Petitions increased from 2 to 3 percent of eligible deals in the early 2000s to around 25 percent of deals in the 2010s.

“Petitions increased from 2 to 3 percent of eligible deals in the early 2000s to around 25 percent of deals in the 2010s,” said Randall Thomas of Vanderbilt Law School. “The top hedge funds file petitions accounting for more than 50 percent of the dollar volume, and the top seven law firms representing them are counsel in about 50 percent of the cases.”

Appraisal action petitions are most often generated when stockholders start to believe there might be a conflict of interest within a company that will lead to:

  • A going-private deal, where a company wants to buy back all its stock at the low price;
  • Minority squeeze-outs, deals in which a controlling shareholder buys out a minority shareholder’s stock to eliminate that shareholder and which often occur at low prices; and
  • A merger between a parent company and its substantially owned subsidiary, with either the parent company or the subsidiary surviving the merger.

Buying stock with the intention of filing an appraisal petition is an investment strategy for some hedge funds. The average annualized return on appraisal action petitions is 32.9 percent, according to the study.
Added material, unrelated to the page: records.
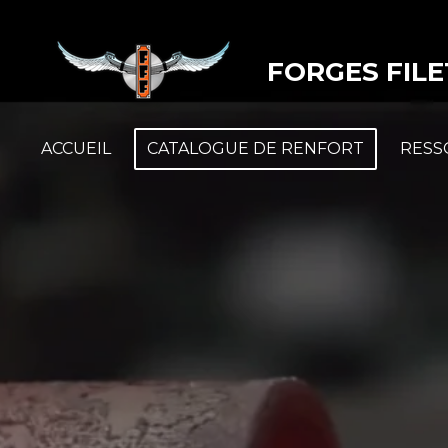
Passer
au
FORGES FILET
contenu
principal
ACCUEIL
CATALOGUE DE RENFORT
RESS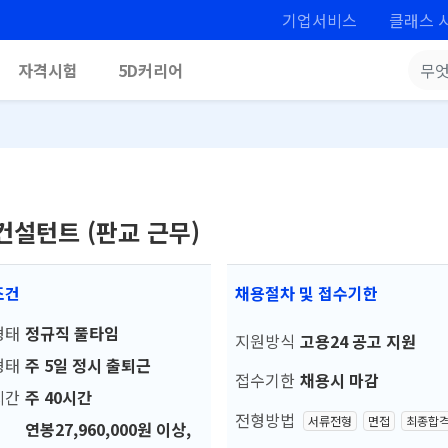
기업서비스
클래스 
자격시험
5D커리어
- 컨설턴트 (판교 근무)
조건
채용절차 및 접수기한
형태
정규직 풀타임
지원방식
고용24 공고 지원
형태
주 5일 정시 출퇴근
접수기한
채용시 마감
시간
주 40시간
전형방법
서류전형
면접
최종합
연봉27,960,000원 이상,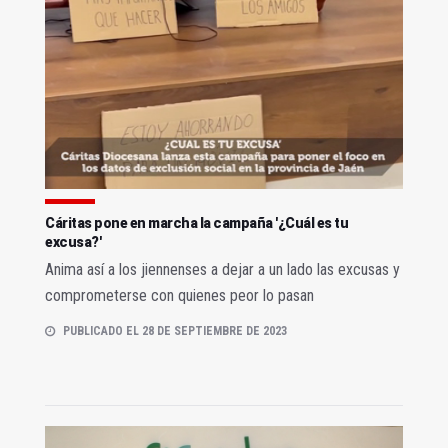
Cáritas pone en marcha la campaña '¿Cuál es tu
excusa?'
Anima así a los jiennenses a dejar a un lado las excusas y
comprometerse con quienes peor lo pasan
PUBLICADO EL 28 DE SEPTIEMBRE DE 2023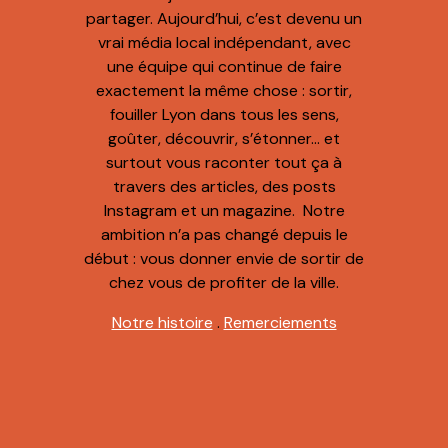
partager. Aujourd’hui, c’est devenu un
vrai média local indépendant, avec
une équipe qui continue de faire
exactement la même chose : sortir,
fouiller Lyon dans tous les sens,
goûter, découvrir, s’étonner… et
surtout vous raconter tout ça à
travers des articles, des posts
Instagram et un magazine. Notre
ambition n’a pas changé depuis le
début : vous donner envie de sortir de
chez vous de profiter de la ville.
Notre histoire
.
Remerciements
In recent years, hedge fund managers have filed 75 percent of appraisal actions, said Thomas, holder of the John S. Beasley II Chair in Law and Business at Vanderbilt Law School and co-author with three other researchers of the paper “Appraisal: Shareholder Remedy or Litigation Arbitrage?” It was published in August in The Journal of Law and Economics.

More than 80 percent of appraisal action claims are settled before they go to trial.
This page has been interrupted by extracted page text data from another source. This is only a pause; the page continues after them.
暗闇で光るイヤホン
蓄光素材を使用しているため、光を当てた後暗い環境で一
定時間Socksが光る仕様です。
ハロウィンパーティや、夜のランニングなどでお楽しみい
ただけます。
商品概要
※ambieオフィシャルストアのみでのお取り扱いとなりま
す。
Randall Thomas (Vanderbilt Law School)

“Our calibration shows that … issuers are always better off paying the appraisal award to the dissenters rather than trying to preempt the petitions by offering a more generous premium in the transaction to all shareholders,” Thomas said.

Two new laws in Delaware

Researchers also looked at two new laws enacted in Delaware in 2016. Delaware is the state where the majority of Fortune 500 corporations base themselves, making it the center of American corporation law.

The laws target perceived abuses of the statutory procedure and provide:

  • Appraisal actions can only be filed by petitioners who collectively hold at least $1 million in stock or at least 1 percent of the company; and
  • Corporations are permitted to reduce the amount of interest they pay on judgments that are caused by successful appraisal actions by giving some or all of the money to claimants before the case is settled.

The minimum dollar-investment or 1 percent rule would eliminate a quarter of the cases, the study found.

“Our analysis also shows that the same limitation will not affect shareholders’ motives for seeking appraisal, nor would it have any impact on the likelihood of a case going to trial,” Thomas said.

The second new rule, allowing companies facing appraisal actions to tender money to the claimant before the case is settled, would likely “reduce significantly” the financial motives of some hedge funds for seeking appraisal actions.

“Our analysis of both amendments supports the understanding of Delaware’s reforms as a way of discouraging strike suits and interest-rate-driven appraisal cases,” Thomas said.

The co-authors on “Appraisal: Shareholder Remedy or Litigation Arbitrage?, are Wei Jiang, the Arthur F. Burns Professor of Free and Competitive Enterprise at Columbia University; Tao Li, assistant professor of finance at Warwick Business School; and Danqing Mei, a research assistant at Columbia.